Open kingtom2016 opened 3 years ago
I see this is an old comment but I will provide my answer here if anyone else needs to do this:
library(parallel)
library(pbmcapply)
Max_CPU_Cores = detectCores()
Upper_Limit_CPU_Cores = 2*round((Max_CPU_Cores*0.8)/2)
# Parallel Rareification Function
# This is a working parallelized function of iNEXT. 5x faster than previously
parallel_rarefaction <- function(shuffled_data){
out_df <- iNEXT(as.vector(shuffled_data), q=0, datatype="abundance")
df <- fortify(out_df, type=1)
return(df)
}
This creates a variable that will identify the number of CPUs your computer has and tell the parallel approach to use 80% of your computer's CPU power. The function applies iNEXT in parallel which is applied from the pbmclapply
library. The only way I could get this to work was using lapply
. So the data has to be converted so each sample is a matrix and then each of these samples is a member of a list. Then just run the function in pbmclapply
and do whatever downstream processes in iNEXT you need to do.

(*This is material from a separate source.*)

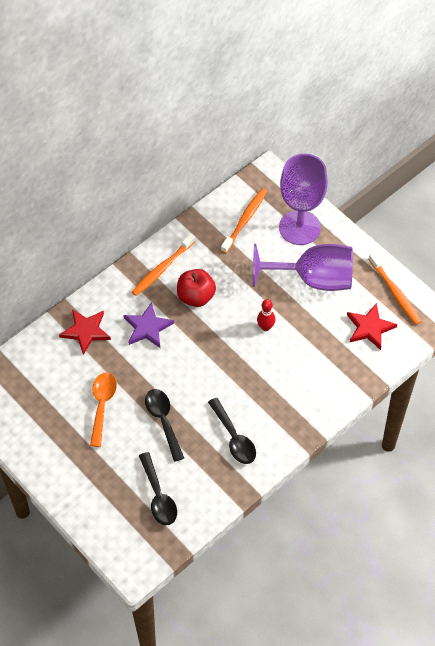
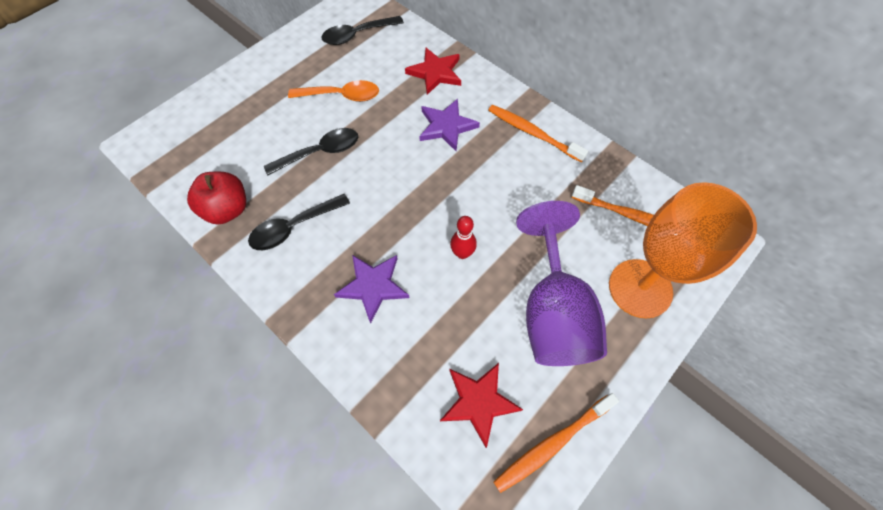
camera: 85 degrees right, 5 degrees up
(158, 496) = (223, 156): black spoon -> black spoon (357, 35)
(196, 297) = (498, 170): red apple -> red apple (227, 209)
(287, 384) = (373, 286): none -> purple star
(299, 227) = (640, 288): purple goblet -> orange goblet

iNEXT_output <- pbmclapply(My_Large_Data_Set, parallel_rarefaction, mc.cores = Upper_Limit_CPU_Cores)
In my case, this makes the analysis run 5x faster and also prevents my computer from crashing.
To amend my previous comment, it appears that the iNEXT package update from version 3.0.0+ causes an issue with the parallelization or is slower than it used to be. Reverting to an older version of iNEXT fixes this issue.
require(devtools)
install_version("iNEXT", version = "2.0.19", repos = "http://cran.us.r-project.org")
I run the iNEXT and ggiNEXT using 100 samples, the time that functions required is too long. How to make it faster or parallel.